Con frecuencia vemos a los representantes de los principales partidos políticos, que van a una en su defensa de la sociedad capitalista, utilizar las palabras para enmascarar y maquillar sus verdaderas intenciones. Pero hay ocasiones en que sus declaraciones resultan transparentes, cristalinas. Algunas veces, quizá con conciencia de ello, y otras, por cierto desliz o descuido al seleccionar las palabras; inconscientes ramalazos de honestidad incontenida. Decía Yolanda Díaz, citando a Pepe Mujica, que «el auténtico poder de cambio reside en la gestión», y resulta harto elocuente que seleccione justo esa palabra y no otra: «gestión». Así pues, lo que busca Sumar, como antes lo hizo Podemos –en horas bajas en el momento de su décimo cumpleaños–, es gestionar lo existente. Lo que debemos tener claro es qué implica esa palabra, qué implican esas declaraciones: vienen a decir que el auténtico poder de cambio no reside en la movilización y la organización masiva de la mayoría trabajadora para lograr un cambio económico, político y social y construir una sociedad libre de explotación; el «auténtico poder de cambio» reside en «gestionar» las migajas que nos dejen los dueños de los medios de producción, reside en pedirles (suplicarles) que «se impliquen» en elevar el poder adquisitivo de los trabajadores, reside en gestionar dentro de los estrechos márgenes que en cada momento permitan los vaivenes del siempre caprichoso capital.

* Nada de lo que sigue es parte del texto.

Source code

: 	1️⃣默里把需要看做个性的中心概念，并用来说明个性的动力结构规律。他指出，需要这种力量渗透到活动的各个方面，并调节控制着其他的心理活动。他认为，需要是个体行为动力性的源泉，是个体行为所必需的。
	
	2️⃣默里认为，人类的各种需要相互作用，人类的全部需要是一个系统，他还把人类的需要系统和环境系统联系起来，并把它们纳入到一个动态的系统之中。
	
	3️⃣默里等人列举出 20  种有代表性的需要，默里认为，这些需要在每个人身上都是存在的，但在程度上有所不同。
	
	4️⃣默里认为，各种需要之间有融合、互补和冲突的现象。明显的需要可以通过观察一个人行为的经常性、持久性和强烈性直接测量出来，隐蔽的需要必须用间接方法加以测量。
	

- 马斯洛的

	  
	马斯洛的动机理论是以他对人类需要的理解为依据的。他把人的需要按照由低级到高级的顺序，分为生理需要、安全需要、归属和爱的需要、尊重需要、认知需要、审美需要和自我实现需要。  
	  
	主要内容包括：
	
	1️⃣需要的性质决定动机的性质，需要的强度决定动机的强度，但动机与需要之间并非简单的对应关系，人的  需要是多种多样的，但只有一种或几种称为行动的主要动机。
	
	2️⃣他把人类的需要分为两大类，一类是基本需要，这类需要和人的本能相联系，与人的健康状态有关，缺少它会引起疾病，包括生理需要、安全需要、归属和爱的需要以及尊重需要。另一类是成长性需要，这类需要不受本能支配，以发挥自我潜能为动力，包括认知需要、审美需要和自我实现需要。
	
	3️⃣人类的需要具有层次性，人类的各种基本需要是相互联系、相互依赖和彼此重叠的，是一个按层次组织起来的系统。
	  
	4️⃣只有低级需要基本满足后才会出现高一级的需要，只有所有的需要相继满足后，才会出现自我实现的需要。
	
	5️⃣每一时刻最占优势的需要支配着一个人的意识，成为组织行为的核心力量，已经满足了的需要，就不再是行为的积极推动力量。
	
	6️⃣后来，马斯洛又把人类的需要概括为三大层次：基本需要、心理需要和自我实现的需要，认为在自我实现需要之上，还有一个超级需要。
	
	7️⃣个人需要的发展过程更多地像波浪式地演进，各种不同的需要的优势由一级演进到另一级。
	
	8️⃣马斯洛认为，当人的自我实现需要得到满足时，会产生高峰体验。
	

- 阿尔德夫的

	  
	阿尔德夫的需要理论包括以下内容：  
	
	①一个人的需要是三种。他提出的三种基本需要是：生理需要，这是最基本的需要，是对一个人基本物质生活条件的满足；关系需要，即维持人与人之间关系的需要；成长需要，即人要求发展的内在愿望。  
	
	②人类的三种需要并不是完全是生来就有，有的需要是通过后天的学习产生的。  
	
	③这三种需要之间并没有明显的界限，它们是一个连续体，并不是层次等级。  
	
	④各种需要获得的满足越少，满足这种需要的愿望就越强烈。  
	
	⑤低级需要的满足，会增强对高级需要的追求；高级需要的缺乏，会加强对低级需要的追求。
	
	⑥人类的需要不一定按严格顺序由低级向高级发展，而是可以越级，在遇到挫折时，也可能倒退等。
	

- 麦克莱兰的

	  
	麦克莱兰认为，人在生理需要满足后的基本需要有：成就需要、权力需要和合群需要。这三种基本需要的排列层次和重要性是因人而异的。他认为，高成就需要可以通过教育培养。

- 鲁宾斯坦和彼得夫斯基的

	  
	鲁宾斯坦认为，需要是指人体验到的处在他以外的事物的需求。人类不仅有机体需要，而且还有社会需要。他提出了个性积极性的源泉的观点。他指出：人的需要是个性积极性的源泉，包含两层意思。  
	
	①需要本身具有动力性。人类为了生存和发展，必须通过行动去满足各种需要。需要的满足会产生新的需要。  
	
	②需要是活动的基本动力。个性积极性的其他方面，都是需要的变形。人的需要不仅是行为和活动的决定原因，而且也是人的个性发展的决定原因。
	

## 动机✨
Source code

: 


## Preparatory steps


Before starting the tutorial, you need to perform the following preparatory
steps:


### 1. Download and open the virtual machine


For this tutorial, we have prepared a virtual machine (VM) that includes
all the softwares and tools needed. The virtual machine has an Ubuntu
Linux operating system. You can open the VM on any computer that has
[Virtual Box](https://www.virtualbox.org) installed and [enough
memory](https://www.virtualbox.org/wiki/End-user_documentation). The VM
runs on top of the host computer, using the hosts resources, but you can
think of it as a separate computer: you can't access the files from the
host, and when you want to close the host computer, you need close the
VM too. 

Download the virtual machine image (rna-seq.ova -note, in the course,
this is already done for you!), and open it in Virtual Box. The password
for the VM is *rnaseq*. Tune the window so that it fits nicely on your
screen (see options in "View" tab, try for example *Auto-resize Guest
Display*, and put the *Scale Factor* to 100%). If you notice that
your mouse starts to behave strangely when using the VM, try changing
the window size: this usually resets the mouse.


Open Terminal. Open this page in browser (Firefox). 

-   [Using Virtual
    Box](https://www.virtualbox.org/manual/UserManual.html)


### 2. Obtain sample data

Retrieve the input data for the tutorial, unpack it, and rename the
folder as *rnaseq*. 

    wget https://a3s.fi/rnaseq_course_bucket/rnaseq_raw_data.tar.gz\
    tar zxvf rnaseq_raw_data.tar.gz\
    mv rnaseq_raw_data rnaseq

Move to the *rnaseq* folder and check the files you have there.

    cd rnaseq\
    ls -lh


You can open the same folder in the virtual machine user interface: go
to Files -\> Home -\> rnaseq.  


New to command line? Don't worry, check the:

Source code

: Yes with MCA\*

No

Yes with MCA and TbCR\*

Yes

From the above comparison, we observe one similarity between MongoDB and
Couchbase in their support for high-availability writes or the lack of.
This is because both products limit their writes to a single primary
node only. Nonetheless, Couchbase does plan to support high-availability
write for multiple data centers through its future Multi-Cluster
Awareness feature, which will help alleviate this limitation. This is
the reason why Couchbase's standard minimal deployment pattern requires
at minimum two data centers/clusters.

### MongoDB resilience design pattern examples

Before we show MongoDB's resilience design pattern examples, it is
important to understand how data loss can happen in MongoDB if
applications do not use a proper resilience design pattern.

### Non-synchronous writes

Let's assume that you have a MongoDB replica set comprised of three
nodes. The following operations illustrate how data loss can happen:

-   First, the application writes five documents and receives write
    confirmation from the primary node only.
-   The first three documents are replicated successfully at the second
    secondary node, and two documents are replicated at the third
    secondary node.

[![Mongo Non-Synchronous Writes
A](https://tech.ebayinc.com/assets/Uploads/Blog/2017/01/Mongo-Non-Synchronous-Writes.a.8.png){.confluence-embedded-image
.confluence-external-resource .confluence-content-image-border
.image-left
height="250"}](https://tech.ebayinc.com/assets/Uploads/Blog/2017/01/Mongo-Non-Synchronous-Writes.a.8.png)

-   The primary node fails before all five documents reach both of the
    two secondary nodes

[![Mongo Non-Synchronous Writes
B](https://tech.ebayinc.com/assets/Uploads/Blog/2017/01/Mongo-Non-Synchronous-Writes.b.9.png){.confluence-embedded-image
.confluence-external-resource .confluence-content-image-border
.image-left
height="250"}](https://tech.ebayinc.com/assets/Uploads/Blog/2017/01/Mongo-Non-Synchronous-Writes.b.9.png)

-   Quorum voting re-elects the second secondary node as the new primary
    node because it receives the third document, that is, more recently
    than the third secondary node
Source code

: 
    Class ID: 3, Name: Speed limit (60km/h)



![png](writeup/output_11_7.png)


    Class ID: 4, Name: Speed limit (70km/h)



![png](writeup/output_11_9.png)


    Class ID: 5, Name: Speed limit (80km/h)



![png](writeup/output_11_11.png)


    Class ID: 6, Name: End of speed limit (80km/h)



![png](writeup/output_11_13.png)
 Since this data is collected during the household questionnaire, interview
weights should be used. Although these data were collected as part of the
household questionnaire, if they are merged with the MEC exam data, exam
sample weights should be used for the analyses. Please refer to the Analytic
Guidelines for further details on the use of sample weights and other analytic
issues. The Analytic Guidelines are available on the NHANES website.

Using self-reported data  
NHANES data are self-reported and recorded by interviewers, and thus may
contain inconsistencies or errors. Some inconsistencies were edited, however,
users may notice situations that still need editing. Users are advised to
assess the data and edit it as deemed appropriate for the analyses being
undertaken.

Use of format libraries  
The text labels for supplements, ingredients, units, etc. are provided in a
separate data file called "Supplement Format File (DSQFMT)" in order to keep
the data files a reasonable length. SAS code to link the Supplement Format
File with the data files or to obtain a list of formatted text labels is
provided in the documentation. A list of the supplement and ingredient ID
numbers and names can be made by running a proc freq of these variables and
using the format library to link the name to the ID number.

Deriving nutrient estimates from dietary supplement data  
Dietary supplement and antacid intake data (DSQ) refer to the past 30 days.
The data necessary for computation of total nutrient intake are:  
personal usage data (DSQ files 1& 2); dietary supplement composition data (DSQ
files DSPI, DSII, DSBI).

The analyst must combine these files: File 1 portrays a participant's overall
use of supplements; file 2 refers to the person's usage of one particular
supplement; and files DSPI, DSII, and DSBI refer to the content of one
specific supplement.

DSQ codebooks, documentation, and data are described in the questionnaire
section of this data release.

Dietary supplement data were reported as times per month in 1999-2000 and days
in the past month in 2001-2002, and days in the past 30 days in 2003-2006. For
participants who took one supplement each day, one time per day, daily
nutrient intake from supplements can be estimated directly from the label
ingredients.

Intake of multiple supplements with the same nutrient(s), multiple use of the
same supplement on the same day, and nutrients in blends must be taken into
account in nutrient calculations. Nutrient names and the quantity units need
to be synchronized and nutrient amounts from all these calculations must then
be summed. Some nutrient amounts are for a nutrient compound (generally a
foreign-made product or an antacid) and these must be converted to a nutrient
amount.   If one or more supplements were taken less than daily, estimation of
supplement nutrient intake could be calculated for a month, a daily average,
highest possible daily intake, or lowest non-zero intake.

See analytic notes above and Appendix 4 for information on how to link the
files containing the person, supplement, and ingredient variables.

Las palabras, también, pueden constituir peligrosas armas de seducción masiva. El mantra del «diálogo social» ha calado bastante hondo, y ha pasado a ser una herramienta todopoderosa que algunos abanderan para encubrir los intereses antagónicos e irreconciliables que existen entre capitalistas y trabajadores. En la última ocasión, con motivo de la subida del salario mínimo, al diálogo social le falló la pata de la CEOE, a quien Yolanda Díaz amenazó con subir más el SMI si no pactaban. Y así tal cual sucedió finalmente, lo cual demuestra que, por poder, se pueden tomar determinadas medidas, pero de antemano algunos prefieren «dialogar», pues son conscientes de quién ostenta el poder y a quién no conviene poner de uñas si gestionas este sistema.
Las palabras y los dimes y diretes en la tribuna del Congreso demostraron ser poco más que eso, palabras sin grandes consecuencias, cuando a principios de enero, para aprobar in extremis dos decretos, el grueso de las negociaciones entre el Gobierno y sus socios se hallaba en negociaciones paralelas fuera del Congreso, y no dentro. Esas votaciones tan ajustadas, las concesiones del PSOE a Junts y la negativa de Podemos al decreto propuesto por Yolanda Díaz anuncian, en todo caso, la fragilidad de un Gobierno que caminará sobre el alambre en esta legislatura, mientras habla desde el triunfalismo.
Y, para palabras vaciadas de su significado original, esa que identifica a este Gobierno y el anterior como «progresistas» –término esgrimido cada dos por tres por las propias fuerzas políticas que lo conforman– cuando a principios de este año se conocía que el Gobierno de coalición, sólo en 2023, firmó 166 acuerdos en los que se aprobaban gastos militares por valor de 28.232 millones de euros, más del doble del presupuesto de Defensa para ese año, cerrado en 13.161 millones de euros. A lo mejor deberíamos sentarnos a aclarar qué entendemos unos y otros por «progreso».